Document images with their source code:
§ §
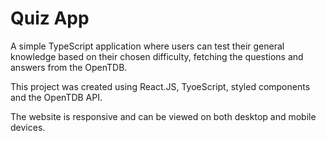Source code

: # Quiz App
A simple TypeScript application where users can test their general knowledge based on their chosen difficulty, fetching the questions and answers from the OpenTDB.

This project was created using React.JS, TyoeScript, styled components and the OpenTDB API.

The website is responsive and can be viewed on both desktop and mobile devices.

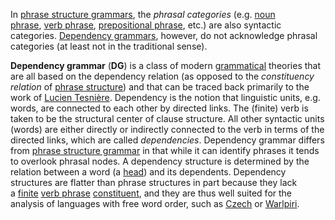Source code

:In [phrase structure grammars](https://en.wikipedia.org/wiki/Phrase_structure_grammar "Phrase structure grammar"), the _phrasal categories_ (e.g. [noun phrase](https://en.wikipedia.org/wiki/Noun_phrase "Noun phrase"), [verb phrase](https://en.wikipedia.org/wiki/Verb_phrase "Verb phrase"), [prepositional phrase](https://en.wikipedia.org/wiki/Prepositional_phrase "Prepositional phrase"), etc.) are also syntactic categories. [Dependency grammars](https://en.wikipedia.org/wiki/Dependency_grammar "Dependency grammar"), however, do not acknowledge phrasal categories (at least not in the traditional sense).

**Dependency grammar** (**DG**) is a class of modern [grammatical](https://en.wikipedia.org/wiki/Grammar "Grammar") theories that are all based on the dependency relation (as opposed to the _constituency relation_ of [phrase structure](https://en.wikipedia.org/wiki/Phrase_structure_grammar "Phrase structure grammar")) and that can be traced back primarily to the work of [Lucien Tesnière](https://en.wikipedia.org/wiki/Lucien_Tesni%C3%A8re "Lucien Tesnière"). Dependency is the notion that linguistic units, e.g. words, are connected to each other by directed links. The (finite) verb is taken to be the structural center of clause structure. All other syntactic units (words) are either directly or indirectly connected to the verb in terms of the directed links, which are called _dependencies_. Dependency grammar differs from [phrase structure grammar](https://en.wikipedia.org/wiki/Phrase_structure_grammar "Phrase structure grammar") in that while it can identify phrases it tends to overlook phrasal nodes. A dependency structure is determined by the relation between a word (a [head](https://en.wikipedia.org/wiki/Head_(linguistics) "Head (linguistics)")) and its dependents. Dependency structures are flatter than phrase structures in part because they lack a [finite](https://en.wikipedia.org/wiki/Finite_verb "Finite verb") [verb phrase](https://en.wikipedia.org/wiki/Verb_phrase "Verb phrase") [constituent](https://en.wikipedia.org/wiki/Constituent_(linguistics) "Constituent (linguistics)"), and they are thus well suited for the analysis of languages with free word order, such as [Czech](https://en.wikipedia.org/wiki/Czech_language "Czech language") or [Warlpiri](https://en.wikipedia.org/wiki/Warlpiri_language "Warlpiri language").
§ §
Convert every line of text in the items above into a JSON list of strings, one string per line, skipping blank lines and leaving out the pictures.

_Written solution_:
[
  "Source code",
  ": # Quiz App",
  "A simple TypeScript application where users can test their general knowledge based on their chosen difficulty, fetching the questions and answers from the OpenTDB.",
  "This project was created using React.JS, TyoeScript, styled components and the OpenTDB API.",
  "The website is responsive and can be viewed on both desktop and mobile devices.",
  "Source code",
  ":In [phrase structure grammars](https://en.wikipedia.org/wiki/Phrase_structure_grammar \"Phrase structure grammar\"), the _phrasal categories_ (e.g. [noun phrase](https://en.wikipedia.org/wiki/Noun_phrase \"Noun phrase\"), [verb phrase](https://en.wikipedia.org/wiki/Verb_phrase \"Verb phrase\"), [prepositional phrase](https://en.wikipedia.org/wiki/Prepositional_phrase \"Prepositional phrase\"), etc.) are also syntactic categories. [Dependency grammars](https://en.wikipedia.org/wiki/Dependency_grammar \"Dependency grammar\"), however, do not acknowledge phrasal categories (at least not in the traditional sense).",
  "**Dependency grammar** (**DG**) is a class of modern [grammatical](https://en.wikipedia.org/wiki/Grammar \"Grammar\") theories that are all based on the dependency relation (as opposed to the _constituency relation_ of [phrase structure](https://en.wikipedia.org/wiki/Phrase_structure_grammar \"Phrase structure grammar\")) and that can be traced back primarily to the work of [Lucien Tesnière](https://en.wikipedia.org/wiki/Lucien_Tesni%C3%A8re \"Lucien Tesnière\"). Dependency is the notion that linguistic units, e.g. words, are connected to each other by directed links. The (finite) verb is taken to be the structural center of clause structure. All other syntactic units (words) are either directly or indirectly connected to the verb in terms of the directed links, which are called _dependencies_. Dependency grammar differs from [phrase structure grammar](https://en.wikipedia.org/wiki/Phrase_structure_grammar \"Phrase structure grammar\") in that while it can identify phrases it tends to overlook phrasal nodes. A dependency structure is determined by the relation between a word (a [head](https://en.wikipedia.org/wiki/Head_(linguistics) \"Head (linguistics)\")) and its dependents. Dependency structures are flatter than phrase structures in part because they lack a [finite](https://en.wikipedia.org/wiki/Finite_verb \"Finite verb\") [verb phrase](https://en.wikipedia.org/wiki/Verb_phrase \"Verb phrase\") [constituent](https://en.wikipedia.org/wiki/Constituent_(linguistics) \"Constituent (linguistics)\"), and they are thus well suited for the analysis of languages with free word order, such as [Czech](https://en.wikipedia.org/wiki/Czech_language \"Czech language\") or [Warlpiri](https://en.wikipedia.org/wiki/Warlpiri_language \"Warlpiri language\")."
]